Betis-Milan, Suso torna a casa: a Siviglia ritrova la sua gente

Betis-Milan, Suso torna a casa: a Siviglia ritrova la sua gente

Sarà una gara davvero speciale quella di Jesùs Suso, che a Siviglia giocherà poco lontano da Cadice la città che lo ha visto crescere

di Alessio Roccio, @Roccio92

Jesùs Suso questa sera avrà certamente qualche motivazioni in più rispetto ai suoi compagni di squadra per cercare di vincere la partita e fare bella figura di fronte al pubblico spagnolo. Il talento del Milan è nato e cresciuto a Cadice, a 100 chilometri circa di distanza dal capoluogo dell’Andalusia. Il suo primissimo allenatore ai tempi delle giovanili – José Luìs Huerta – ha raccontato qualche aneddoto sul giocatore della nazionale iberica.

● **Applica quanto letto**
1 - Riporta parola per parola la parte dell'articolo su Suso che si apre con le parole contenenti "Jesùs Suso questa" e si chiude con "della nazionale iberica.".
2 - Prosegui l'articolo sul ritorno di Suso in Andalusia partendo da dove si ferma.

● **Estratto del dataset**

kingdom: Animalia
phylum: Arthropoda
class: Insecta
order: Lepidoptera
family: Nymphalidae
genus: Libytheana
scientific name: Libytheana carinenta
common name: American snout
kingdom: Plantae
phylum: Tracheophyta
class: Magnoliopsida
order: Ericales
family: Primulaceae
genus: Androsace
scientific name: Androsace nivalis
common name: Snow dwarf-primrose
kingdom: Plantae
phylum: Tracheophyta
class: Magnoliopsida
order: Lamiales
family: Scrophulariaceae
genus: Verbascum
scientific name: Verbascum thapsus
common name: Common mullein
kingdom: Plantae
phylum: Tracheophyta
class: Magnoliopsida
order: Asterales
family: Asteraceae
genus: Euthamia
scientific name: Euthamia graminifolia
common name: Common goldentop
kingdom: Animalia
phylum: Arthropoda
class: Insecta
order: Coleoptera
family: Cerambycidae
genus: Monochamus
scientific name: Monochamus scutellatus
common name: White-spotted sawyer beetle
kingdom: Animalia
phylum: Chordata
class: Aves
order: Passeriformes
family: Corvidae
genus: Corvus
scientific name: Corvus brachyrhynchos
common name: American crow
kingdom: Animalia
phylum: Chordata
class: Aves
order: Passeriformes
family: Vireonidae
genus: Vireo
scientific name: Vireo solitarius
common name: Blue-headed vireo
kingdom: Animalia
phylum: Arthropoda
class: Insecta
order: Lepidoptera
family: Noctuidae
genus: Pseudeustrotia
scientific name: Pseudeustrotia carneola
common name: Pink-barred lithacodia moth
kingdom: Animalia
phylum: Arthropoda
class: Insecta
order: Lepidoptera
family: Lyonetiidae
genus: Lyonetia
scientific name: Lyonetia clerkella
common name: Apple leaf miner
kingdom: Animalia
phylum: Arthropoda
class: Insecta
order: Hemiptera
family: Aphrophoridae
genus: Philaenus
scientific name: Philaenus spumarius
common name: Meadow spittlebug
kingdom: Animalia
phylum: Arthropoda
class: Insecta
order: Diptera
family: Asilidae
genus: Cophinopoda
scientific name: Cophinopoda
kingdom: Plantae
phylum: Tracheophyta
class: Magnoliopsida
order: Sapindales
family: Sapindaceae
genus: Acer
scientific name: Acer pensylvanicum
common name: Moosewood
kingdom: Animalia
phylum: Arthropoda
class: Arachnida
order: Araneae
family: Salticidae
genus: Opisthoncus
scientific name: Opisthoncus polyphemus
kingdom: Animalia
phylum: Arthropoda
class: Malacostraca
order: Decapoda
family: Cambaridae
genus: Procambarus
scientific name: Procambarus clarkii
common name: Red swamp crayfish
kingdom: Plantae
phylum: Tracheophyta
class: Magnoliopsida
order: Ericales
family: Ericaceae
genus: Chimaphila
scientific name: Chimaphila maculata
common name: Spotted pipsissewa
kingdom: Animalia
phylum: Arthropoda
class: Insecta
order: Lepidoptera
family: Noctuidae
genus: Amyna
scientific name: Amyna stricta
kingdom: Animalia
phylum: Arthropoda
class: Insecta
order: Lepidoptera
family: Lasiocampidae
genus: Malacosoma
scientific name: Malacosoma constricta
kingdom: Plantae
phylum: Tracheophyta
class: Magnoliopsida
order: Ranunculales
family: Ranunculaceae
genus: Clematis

● **Risposte per compito**
1 -
Jesùs Suso questa sera avrà certamente qualche motivazioni in più rispetto ai suoi compagni di squadra per cercare di vincere la partita e fare bella figura di fronte al pubblico spagnolo. Il talento del Milan è nato e cresciuto a Cadice, a 100 chilometri circa di distanza dal capoluogo dell’Andalusia. Il suo primissimo allenatore ai tempi delle giovanili – José Luìs Huerta – ha raccontato qualche aneddoto sul giocatore della nazionale iberica.

2 -
“Era un ragazzo con la testa sulle spalle sin da bambino – inizia il tecnico -. Andava bene a scuola, era riservato, serio e silenzioso. La sua famiglia ha fatto un gran lavoro e in campo era fenomenale. Colpiva bene con entrambi i piedi e faceva sempre la scelta giusta. Aveva un controllo magnifico e la scelta dell’ultimo passaggio perfetta. Intelligente, sapeva leggere benissimo avversari e partita. Si vedeva subito che era di un’altra categoria”.

Poi è arrivato il Liverpool, grazie a… Rafa Benitez. Dopo aver vestito la maglia gialla del Cadice per poco più di 4 stagioni, decide grazie alla sua famiglia di andare a Liverpool dove l’allenatore spagnolo lo vuole fortemente. La presenza di Rafa è fondamentale per la sua decisione, nonostante su di lui ci fosse anche il Real Madrid. La lingua, la cultura e il progetto di Benitez furono decisivi.